A Libertadores, nossa querida competição continental, tem se mostrado um palco de disputas não apenas dentro de campo, mas também fora dele. Entre os jogos de ida e volta das oitavas de final, surgiram dois casos que geraram grande repercussão no Brasil e na Argentina: a escalação de Carlos Sánchez pelo Santos, contra o Independiente, e a utilização de Bruno Zuculini, do River Plate, no confronto com o Racing.
Os desfechos dessas situações, no entanto, podem ser bastante distintos. A Conmebol já se manifestou sobre Zuculini, afirmando que o jogador tem suspensões a cumprir. A entidade, porém, alegou que a responsabilidade pela confusão é dela mesma, uma vez que o River Plate havia consultado a Conmebol, que liberou o atleta. Adicionalmente, Zuculini atuou em sete partidas, e nenhum dos quatro adversários que enfrentaram o River na Libertadores, incluindo o Racing, fez uma denúncia dentro do prazo de 24 horas estipulado.
O Racing, por sua vez, é frequentemente comparado ao Botafogo no Brasil, devido às reviravoltas inesperadas que costuma enfrentar. O clube argentino levou duas semanas para perceber a irregularidade na situação de Zuculini, o que gerou ainda mais confusão.

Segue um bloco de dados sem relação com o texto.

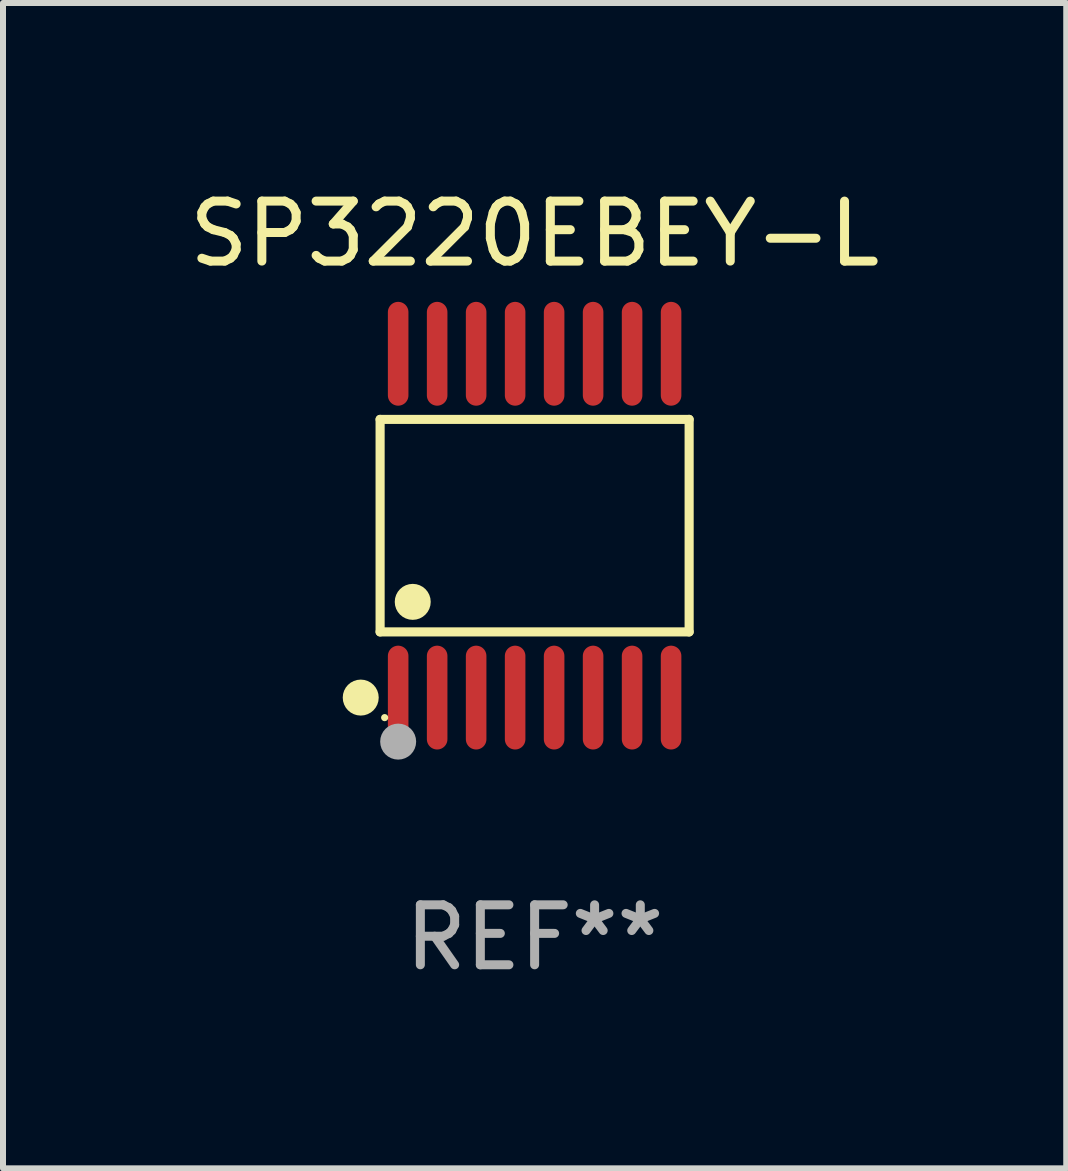
<source format=kicad_pcb>
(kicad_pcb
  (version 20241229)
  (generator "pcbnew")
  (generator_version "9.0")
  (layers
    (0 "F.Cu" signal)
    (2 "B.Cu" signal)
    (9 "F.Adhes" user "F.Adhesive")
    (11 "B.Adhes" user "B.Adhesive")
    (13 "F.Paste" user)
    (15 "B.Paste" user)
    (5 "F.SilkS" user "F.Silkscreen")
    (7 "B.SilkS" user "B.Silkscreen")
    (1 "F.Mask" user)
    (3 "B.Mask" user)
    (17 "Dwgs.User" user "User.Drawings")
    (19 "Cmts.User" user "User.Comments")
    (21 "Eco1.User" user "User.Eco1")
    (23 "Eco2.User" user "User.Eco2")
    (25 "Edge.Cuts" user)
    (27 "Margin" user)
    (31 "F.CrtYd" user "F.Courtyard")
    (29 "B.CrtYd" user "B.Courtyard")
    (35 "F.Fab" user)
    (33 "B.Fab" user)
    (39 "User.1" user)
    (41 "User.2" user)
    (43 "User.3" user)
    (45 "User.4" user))
  (footprint "SP3220EBEY-L"
    (layer "F.Cu")
    (at 5.863 5.714)
    (property "Reference" "SP3220EBEY-L" (at 0 -4.866 0) (layer "F.SilkS") (effects (font (size 1 1) (thickness 0.15))))
    (attr through_hole)
    (fp_line (start -2.576 -1.772) (end 2.576 -1.772) (stroke (width 0.152) (type solid)) (layer "F.SilkS"))
    (fp_line (start -2.576 1.771) (end -2.576 -1.772) (stroke (width 0.152) (type solid)) (layer "F.SilkS"))
    (fp_line (start 2.576 -1.772) (end 2.576 1.771) (stroke (width 0.152) (type solid)) (layer "F.SilkS"))
    (fp_line (start 2.576 1.771) (end -2.576 1.771) (stroke (width 0.152) (type solid)) (layer "F.SilkS"))
    (fp_circle (center -2.899 2.866) (end -2.749 2.866) (stroke (width 0.3) (type solid)) (fill no) (layer "F.SilkS"))
    (fp_circle (center -2.5 3.2) (end -2.47 3.2) (stroke (width 0.06) (type solid)) (fill no) (layer "F.SilkS"))
    (fp_circle (center -2.032 1.27) (end -1.882 1.27) (stroke (width 0.3) (type solid)) (fill no) (layer "F.SilkS"))
    (fp_circle (center -2.275 3.6) (end -2.125 3.6) (stroke (width 0.3) (type solid)) (fill no) (layer "F.Fab"))
    (fp_text user "REF**" (at 0 6.866 0) (layer "F.Fab") (effects (font (size 1 1) (thickness 0.15))))
    (pad "1" smd oval (at -2.275 2.866) (size 0.343 1.731) (layers "F.Cu" "F.Mask" "F.Paste"))
    (pad "2" smd oval (at -1.625 2.866) (size 0.343 1.731) (layers "F.Cu" "F.Mask" "F.Paste"))
    (pad "3" smd oval (at -0.975 2.866) (size 0.343 1.731) (layers "F.Cu" "F.Mask" "F.Paste"))
    (pad "4" smd oval (at -0.325 2.866) (size 0.343 1.731) (layers "F.Cu" "F.Mask" "F.Paste"))
    (pad "5" smd oval (at 0.325 2.866) (size 0.343 1.731) (layers "F.Cu" "F.Mask" "F.Paste"))
    (pad "6" smd oval (at 0.975 2.866) (size 0.343 1.731) (layers "F.Cu" "F.Mask" "F.Paste"))
    (pad "7" smd oval (at 1.625 2.866) (size 0.343 1.731) (layers "F.Cu" "F.Mask" "F.Paste"))
    (pad "8" smd oval (at 2.275 2.866) (size 0.343 1.731) (layers "F.Cu" "F.Mask" "F.Paste"))
    (pad "9" smd oval (at 2.275 -2.866) (size 0.343 1.731) (layers "F.Cu" "F.Mask" "F.Paste"))
    (pad "10" smd oval (at 1.625 -2.866) (size 0.343 1.731) (layers "F.Cu" "F.Mask" "F.Paste"))
    (pad "11" smd oval (at 0.975 -2.866) (size 0.343 1.731) (layers "F.Cu" "F.Mask" "F.Paste"))
    (pad "12" smd oval (at 0.325 -2.866) (size 0.343 1.731) (layers "F.Cu" "F.Mask" "F.Paste"))
    (pad "13" smd oval (at -0.325 -2.866) (size 0.343 1.731) (layers "F.Cu" "F.Mask" "F.Paste"))
    (pad "14" smd oval (at -0.975 -2.866) (size 0.343 1.731) (layers "F.Cu" "F.Mask" "F.Paste"))
    (pad "15" smd oval (at -1.625 -2.866) (size 0.343 1.731) (layers "F.Cu" "F.Mask" "F.Paste"))
    (pad "16" smd oval (at -2.275 -2.866) (size 0.343 1.731) (layers "F.Cu" "F.Mask" "F.Paste")))
  (gr_rect
    (start -3 -3)
    (end 14.726 16.428)
    (stroke (width 0.1) (type default))
    (fill no)
    (layer "Edge.Cuts")))
</source>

No caso do Santos, a situação é preocupante e pode resultar em uma punição severa, como a alteração do placar de 0 a 0 para 3 a 0, semelhante ao que ocorreu na Sul-Americana com o Temuco. O Santos confiou no Comet, software da própria Conmebol, para verificar punições e dados de jogadores. Se uma ferramenta disponibilizada pela entidade leva a um erro, a punição ao clube parece injusta.
Enquanto isso, o Independiente, em um movimento estratégico, manteve em segredo a informação sobre Sánchez durante um jantar com o presidente do Santos, o que deixou o dirigente brasileiro decepcionado.
Idealmente, os resultados em campo deveriam ser respeitados. Contudo, a realidade é que, em um ambiente competitivo, não há espaço para a compaixão. Se os papéis fossem invertidos, a situação seria igualmente impiedosa. A Libertadores, portanto, caminha para se tornar um verdadeiro tribunal, onde decisões fora de campo podem ter impactos significativos nos resultados.